■ Dataset ■
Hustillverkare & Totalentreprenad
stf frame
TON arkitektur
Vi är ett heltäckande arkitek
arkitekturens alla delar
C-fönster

■ To-do item ■
Please copy out every line of the records above without changing anything.

■ Your solution ■
Hustillverkare & Totalentreprenad
stf frame
TON arkitektur
Vi är ett heltäckande arkitek
arkitekturens alla delar
C-fönster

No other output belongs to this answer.